Is Oswaldo Arcia the Ultimate Buy Low Opportunity?

A bit more than twenty four hours ago, former IIATMS blogger and current law student Michael Eder brought the name Oswaldo Arcia to my attention. The 25-year-old outfielder was designated for assignment by the Padres a couple of weeks ago, and is currently a free agent (and, so far as I can tell, the only Major League free agent born in the 1990s). This move came on the heels of Arcia spending time with the Twins (his original organization), Rays, Marlins, and Padres in 2016, just three and a half years removed from being the 41st best prospect in baseball.

How the heck did we get here?

Heading into the 2013 season, Arcia was widely regarded as a top prospect. Jason Parks (then of Baseball Prospectus, now of the Chicago Cups scouting department) gave him plus grades in his hit and raw power tools, and John Manuel of Baseball America wrote that Arcia could "combine the best of both worlds" as a hitter for both average and power. It was no surprise to see him receive such praise, given that he hit .320/.388/.539 with 36 2B, 8 3B, and 17 HR between High-A and Double-A in 2012.

He earned his first call-up on April 15, 2013, and he spent the majority of the season suiting up for the Twins. Arcia held his own as a 22-year-old, batting .251/.304/.430, with 14 HR and a 101 wRC+ in 378 PA. He followed that up by batting .231/.300/.452 with 20 HR and a 108 wRC+ in 410 PA in 2014, increasing his walk rate by 1.5 percentage points to a league-average rate.

In many ways, he seemed like a building block for the Twins. He had an above-average bat and demonstrated signs of improvement, which is a fantastic sign for a 23-year-old (as he was at the end of 2014). There were warning signs, though - most notably a 31.0% strikeout rate, and horrible defensive metrics (he cost the team about a win by both DRS and UZR in 2013 and 2014). The aforementioned scouting reports praised his right field defense, though, and his age was a beacon of hope in and of itself, so he couldn't be written off.

And then the wheels fell off.

Arcia struggled mightily in the Majors, posting an 82 wRC+ over the first month of the season, and then heading to the disabled list with a hip injury. The Twins sent him down to Triple-A as soon as he was activated from the DL, based upon questionable reasoning, where he ended up spending the rest of the season (putting up a paltry 79 wRC+). One could argue that this is indicative of a young player dealing with an injury and resenting his demotion to a level that he had dominated, rather than a lack of talent - but hindsight might just tell us otherwise.

Coming full circle, Arcia hit just .203/.270/.366 this year, suiting up for 222 PA between four different teams.
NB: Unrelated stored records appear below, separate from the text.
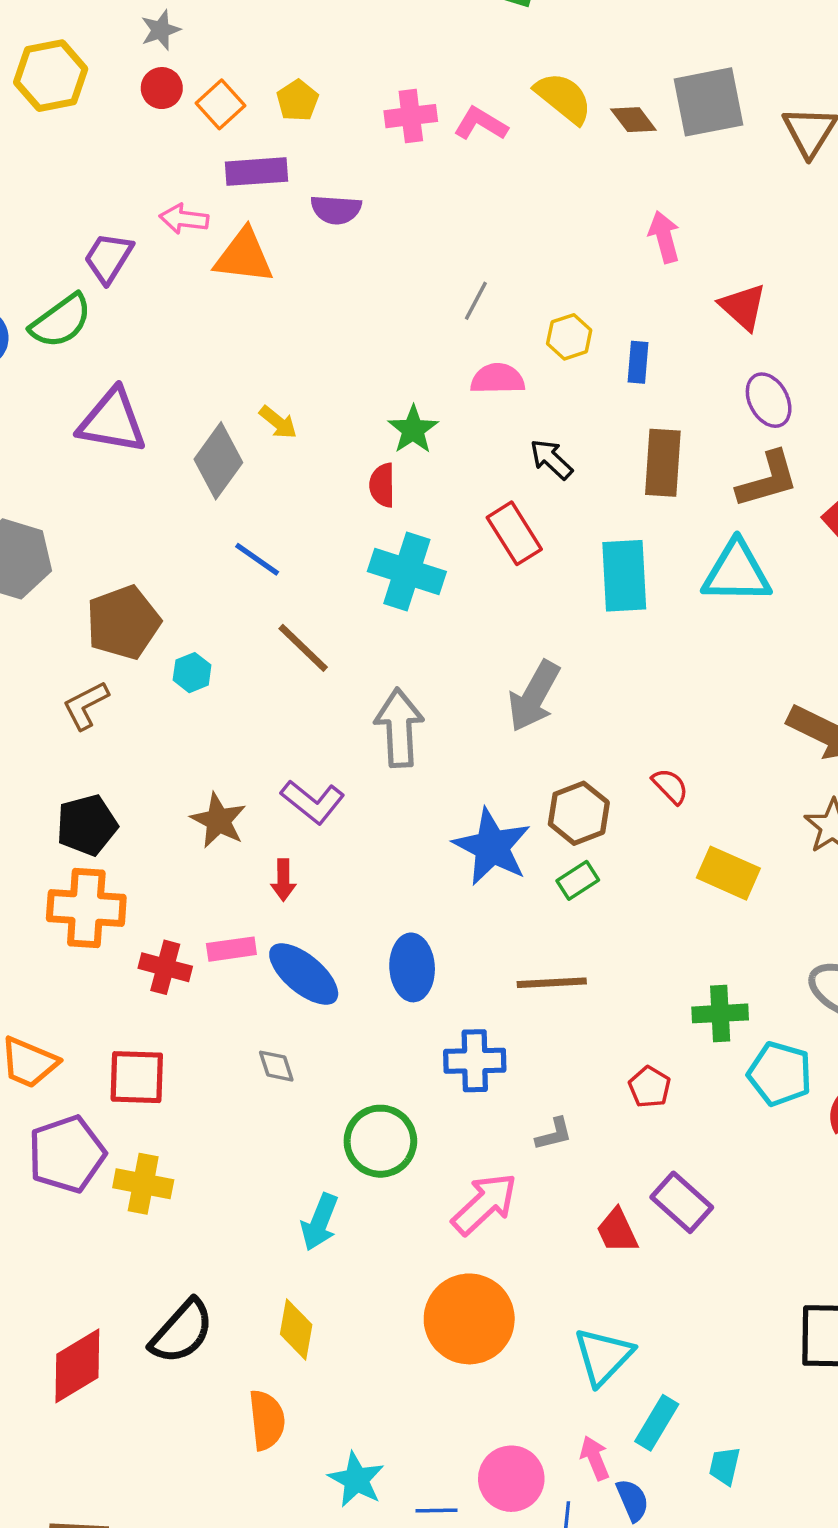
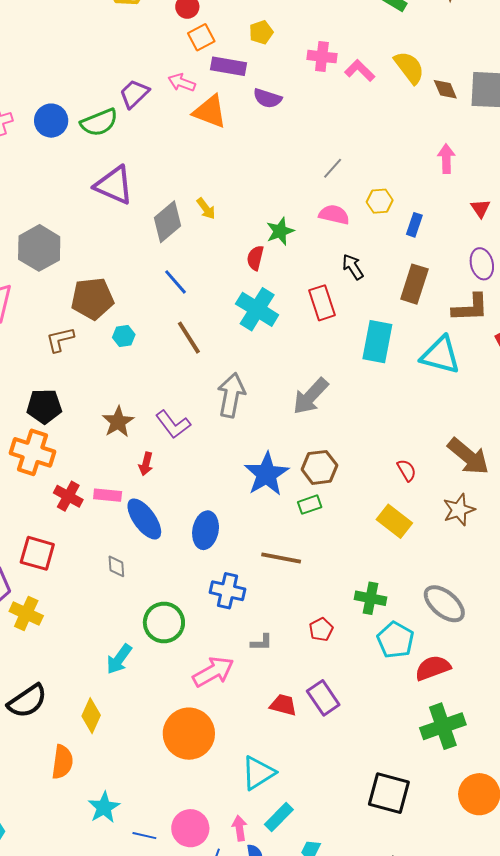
orange square: (221, 104) -> (201, 37), moved
red triangle: (743, 307) -> (480, 208), size x0.7
red semicircle: (670, 786) -> (407, 470), moved
red trapezoid: (617, 1231) -> (283, 705), turned 116

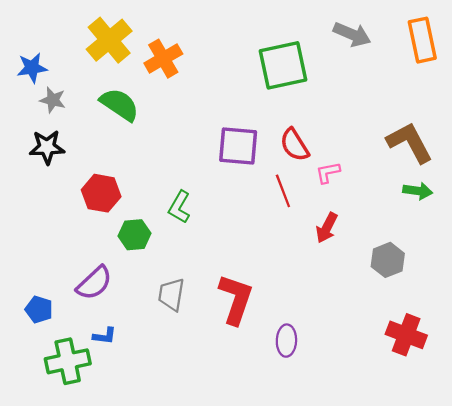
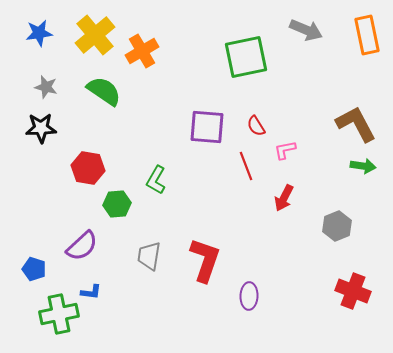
blue star: (32, 68) -> (39, 33), moved
red semicircle: (294, 145) -> (256, 126), size x0.7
He seemed to find himself with the Rays last summer, hitting .259/.328/.444 in 61 PA, but was cut as he was out of options, and they had no room on the 25-man roster. And he's a free agent once more, and comes with three years of team control (meaning that a team could sign him to a one-year deal, and get two years of arbitration eligibility).

Despite there being no genuine evidence of an attitude problem, one can't help but wonder if there is something going on beyond the numbers. Arcia is a young player with an impressive pedigree, as well as a not insignificant track record at the big league level. It's not unreasonable to say that he probably shouldn't play the outfield at this point (given a lengthy injury history and more subpar defensive metrics) - but is his bat worth a flier?

Arcia is a career .239/.309/.462 hitter against RHP (110 wRC+), with 38 HR and an average walk rate in 750 PA. Most of that production was in 2013 and 2014, to be sure, and we have two years in between that cannot be readily dismissed. However, Arcia was injured throughout 2015 and 2016, and the Twins organization hasn't exactly capitalized on its slew of top prospects over the last half dozen years or so. And a left-handed hitter with plus power and significant pull tendencies (his 45.3% pull rate ranks 36th among 297 qualified batters since 2013) sounds wonderful in Yankee Stadium.

The title to this post may seem hyperbolic and ... well ... it probably is. Arcia has been bad for two years, in both Triple-A and the Majors, and four separate teams gave up on him over the last six months. That's never a good sign. That being said, the Yankees are a rebuilding team, and Arcia is still young enough that you can see the promise of prospect lists and two partial seasons of production. And, with a vacant DH slot begging for a left-handed power hitter, a potential fit exists. If Arcia is awful, he could be cut without incident - but if he's good, they have three years of team control (and a trade chip). 

In short, after far too many words, Arcia is the type of guy that a team in this position should take a chance on. A minor league deal would be for the best, but the downside to an MLB deal is basically nil.